Department of Biomedical Engineering, Johns Hopkins University School of Medicine, Baltimore, MD 21205, USA
Department of Biomedical Engineering, Johns Hopkins University School of Medicine, Baltimore, MD 21205, USA.
J R Soc Interface. 2017 Sep;14(134). doi: 10.1098/rsif.2017.0320.

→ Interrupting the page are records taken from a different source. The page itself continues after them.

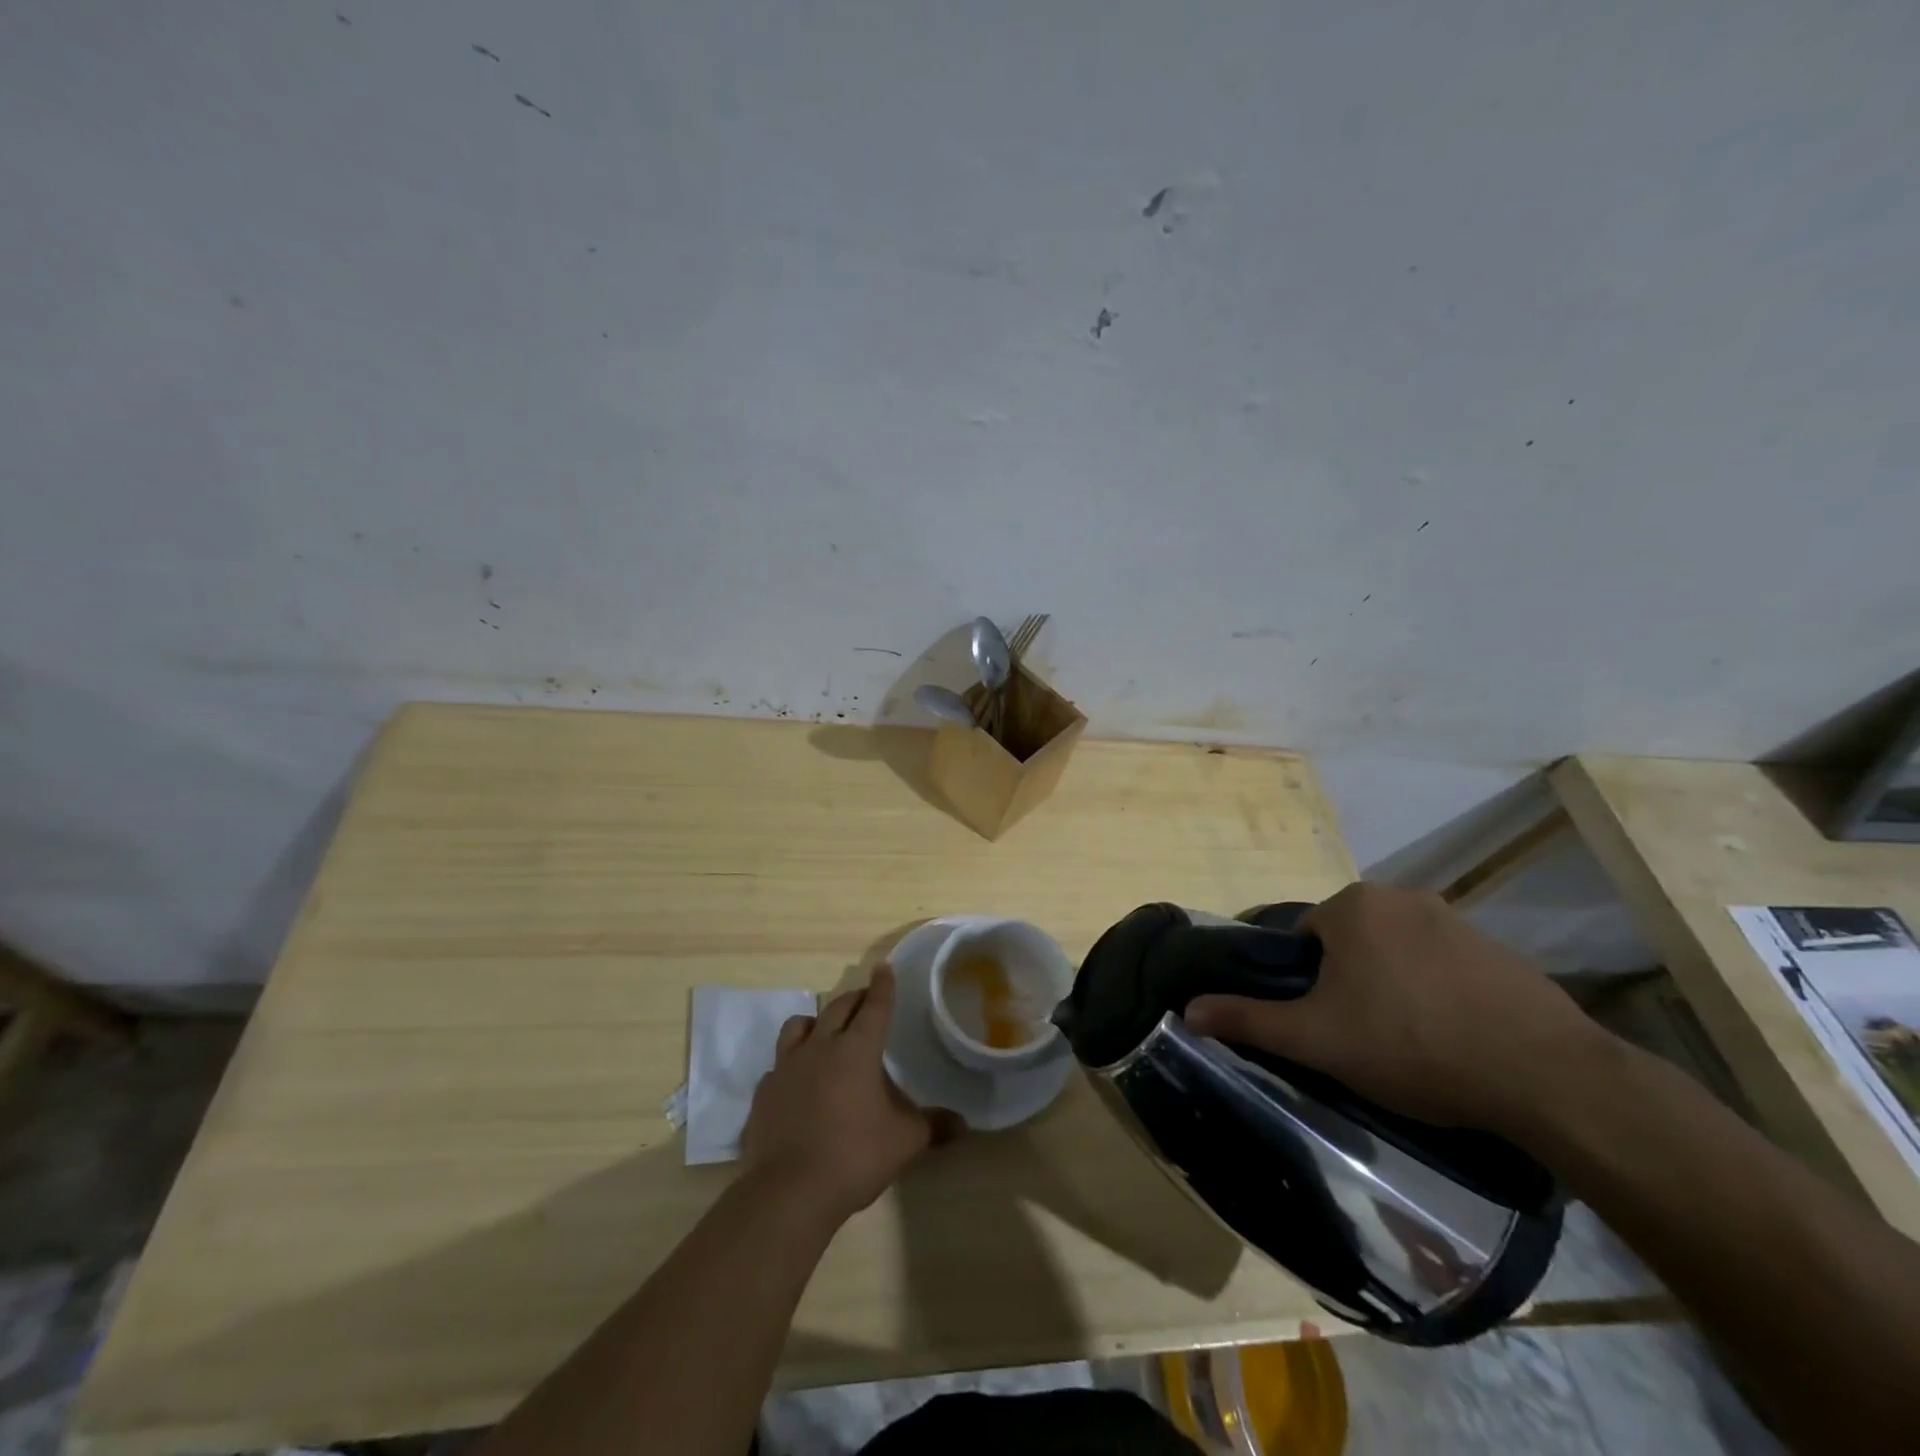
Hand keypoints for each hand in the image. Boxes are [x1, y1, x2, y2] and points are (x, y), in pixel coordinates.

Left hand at [740, 964, 952, 1222]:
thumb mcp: (905, 1142)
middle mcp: (820, 1047)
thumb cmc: (854, 1156)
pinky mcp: (764, 1092)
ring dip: (816, 1022)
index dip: (883, 986)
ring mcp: (786, 1067)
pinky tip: (798, 1082)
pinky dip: (792, 1064)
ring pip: (799, 1026)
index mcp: (857, 1050)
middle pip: (838, 1008)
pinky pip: (778, 1065)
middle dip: (854, 999)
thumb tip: (963, 1124)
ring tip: (825, 1032)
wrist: (789, 1192)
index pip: (875, 1006)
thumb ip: (933, 1126)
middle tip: (865, 1000)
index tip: (884, 967)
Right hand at [1183, 882, 1605, 1133]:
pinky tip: (1452, 1039)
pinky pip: (1444, 965)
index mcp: (1354, 905)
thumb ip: (1249, 1019)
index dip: (1305, 982)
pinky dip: (1436, 992)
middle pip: (1350, 941)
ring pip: (1397, 953)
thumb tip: (1188, 1009)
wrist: (1545, 1076)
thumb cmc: (1411, 1044)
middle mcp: (1403, 896)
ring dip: (1391, 986)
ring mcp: (1457, 920)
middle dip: (1348, 982)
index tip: (1322, 1022)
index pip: (1305, 936)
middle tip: (1360, 1037)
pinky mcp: (1501, 951)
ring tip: (1407, 1044)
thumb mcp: (1317, 1038)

When the immune system responds to tumour development, patterns of immune infiltrates emerge, highlighted by the expression of immune checkpoint-related molecules such as PDL1 on the surface of cancer cells. Such spatial heterogeneity carries information on intrinsic characteristics of the tumour lesion for individual patients, and thus is a potential source for biomarkers for anti-tumour therapeutics. We developed a systems biology multiscale agent-based model to capture the interactions between immune cells and cancer cells, and analysed the emergent global behaviour during tumour development and immunotherapy. Using this model, we are able to reproduce temporal dynamics of cytotoxic T cells and cancer cells during tumour progression, as well as three-dimensional spatial distributions of these cells. By varying the characteristics of the neoantigen profile of individual patients, such as mutational burden and antigen strength, a spectrum of pretreatment spatial patterns of PDL1 expression is generated in our simulations, resembling immuno-architectures obtained via immunohistochemistry from patient biopsies. By correlating these spatial characteristics with treatment results using immune checkpoint inhibitors, the model provides a framework for use to predict treatment/biomarker combinations in different cancer types based on cancer-specific experimental data.
当免疫系统对肿瘤发展做出反应时,会出现免疫浸润模式,其特征是癌细胞表面表达免疫检查点相关分子,如 PDL1。这种空间异质性为个体患者的肿瘤病变内在特征提供了信息,因此是抗肿瘤治疗生物标志物的潜在来源。我们开发了一个系统生物学多尺度基于代理的模型,以捕捉免疫细胞和癌细胞之间的相互作用,并分析肿瘤发展和免疫治疗过程中出现的全局行为。使用该模型,我们能够重现肿瘤进展过程中细胞毒性 T 细胞和癌细胞的时间动态,以及这些细胞的三维空间分布。通过改变个体患者新抗原谱的特征,例如突变负担和抗原强度,我们的模拟产生了一系列预处理 PDL1 表达的空间模式,类似于通过患者活检的免疫组织化学获得的免疫结构。通过将这些空间特征与使用免疫检查点抑制剂的治疗结果相关联,该模型为根据特定于癌症的实验数据预测不同癌症类型的治疗/生物标志物组合提供了一个框架。